Below is a dictionary containing total number of homicides in the United States in 2021, by state. (Published by Statista Research Department, Oct 14, 2022). Note Washington D.C. is included as 'District of Columbia'.

1. Pick a few states of interest and find their homicide number (use code here...do not just visually search the dictionary!)


2. Find the number of keys in the dictionary. Does this imply all 50 states are included here?

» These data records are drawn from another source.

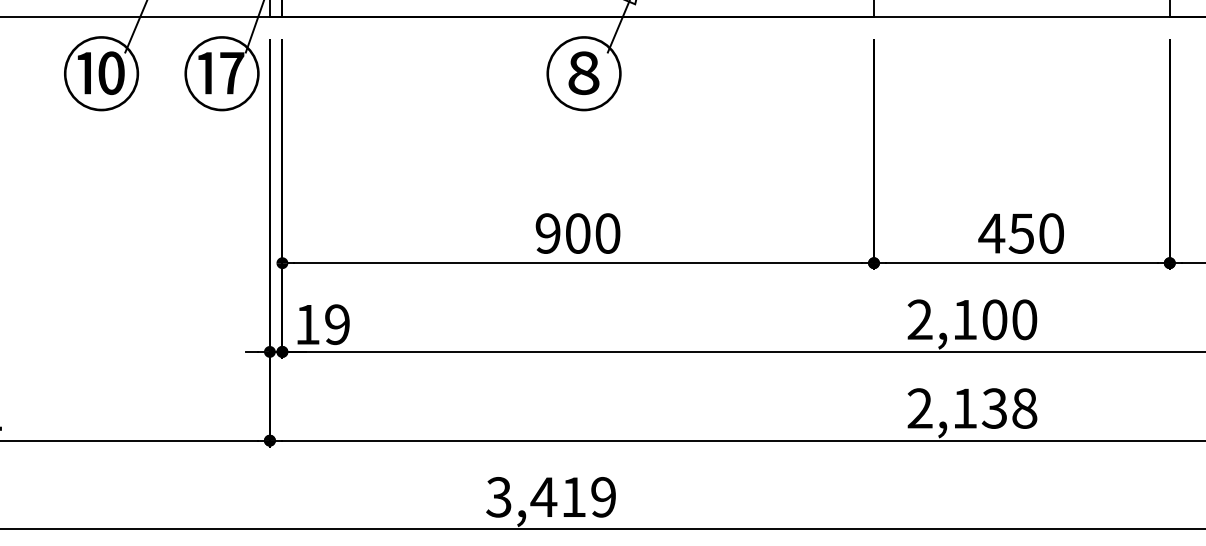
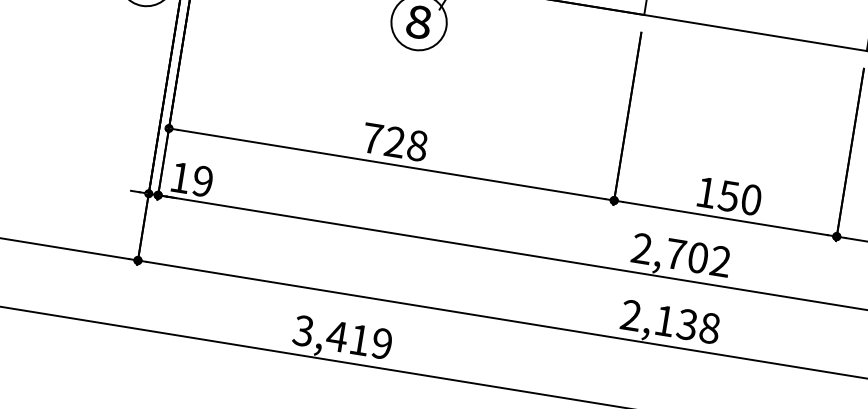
text: (577, 233) -> (394, 142), 900 -> 728
text: (991, 233) -> (706, 192), 450 -> 150
text: (994, 319) -> (697, 257), 2,100 -> 2,702

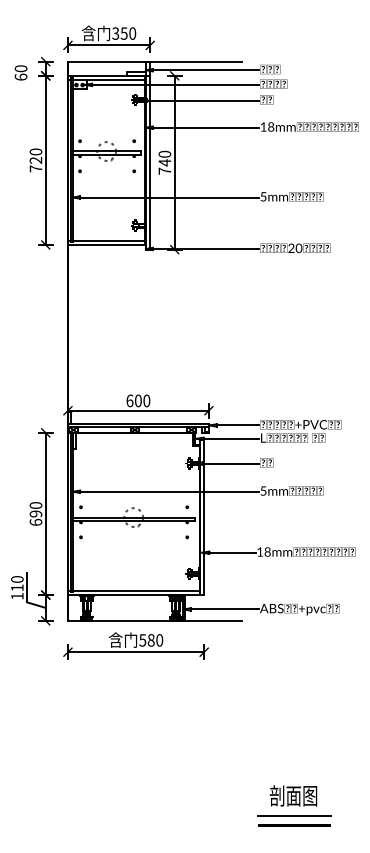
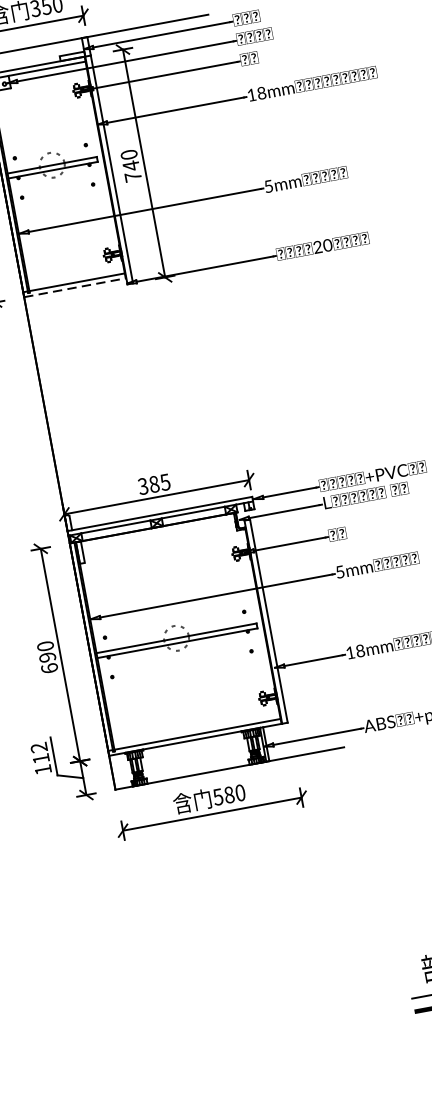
line: (106, 245) -> (74, 288), solid -> dashed
text: (138, 400) -> (154, 483), 600 -> 385
text: (17, 579) -> (39, 747), 110 -> 112

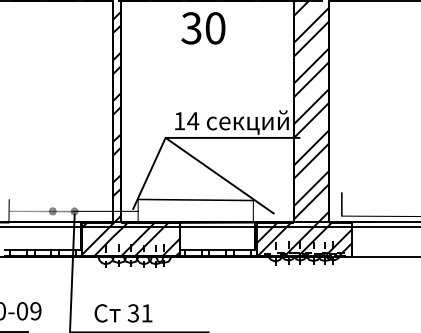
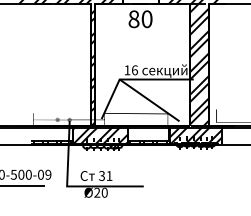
text: (190, 26) -> (133, 18), 30 -> 80
text: (192, 121) -> (134, 70), 14 -> 16

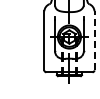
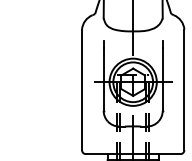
line: (94, 40) -> (184, 89), dashed -> solid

3. What are some limitations to this data?


In [51]:
homicide_dict = {'Texas': 2064, 'North Carolina': 928, 'Ohio': 824, 'Michigan': 747, 'Georgia': 728, 'Tennessee': 672, 'Missouri': 593, 'Virginia': 562, 'South Carolina': 548, 'Illinois': 514, 'Pennsylvania': 510, 'Louisiana': 447, 'Indiana': 438, 'Alabama': 370, 'Kentucky': 365, 'Colorado': 358, 'Washington': 325, 'Arkansas': 321, 'Wisconsin': 315, 'Oklahoma': 284, 'Nevada': 232, 'Minnesota': 203, 'Arizona': 190, 'Oregon': 188, 'New Mexico': 169, 'Mississippi': 149, 'Connecticut': 148, 'Maryland': 138, 'New Jersey': 137, 'Massachusetts': 132, 'New York': 124, 'California': 123, 'District of Columbia': 109, 'West Virginia': 95, 'Delaware': 94, 'Kansas': 87, 'Utah': 85, 'Iowa': 70, 'Rhode Island': 38, 'Idaho': 36, 'Montana': 31, 'South Dakota': 26, 'Nebraska': 25, 'Alaska': 18, 'Maine': 18, 'Wyoming': 17, 'New Hampshire': 14, 'North Dakota': 14, 'Vermont': 8, 'Hawaii': 6}

In [56]:
states_of_interest = ['Texas', 'Ohio', 'Georgia', 'Missouri']
print(homicide_numbers := {state: homicide_dict[state] for state in states_of_interest})
num_states = len(homicide_dict)# int(f"Number of entries in the dictionary: {num_states}")
# This implies that all 50 states are included here
#3: Some limitations are that by giving just a basic count without context (e.g state population), the actual use of the data is limited..

{'Texas': 2064, 'Ohio': 824, 'Georgia': 728, 'Missouri': 593}


## ✏ <mark style="background-color: Thistle">Reflection</mark>

In the following markdown cell, write about something you learned while working through this notebook.

Though I'm familiar with basic data storage objects, the walkthrough was great to solidify concepts.
Also, every opportunity I get to attempt reinstalling pandas or numpy is always welcome as I always run into technical issues and it's good to improve problem-solving.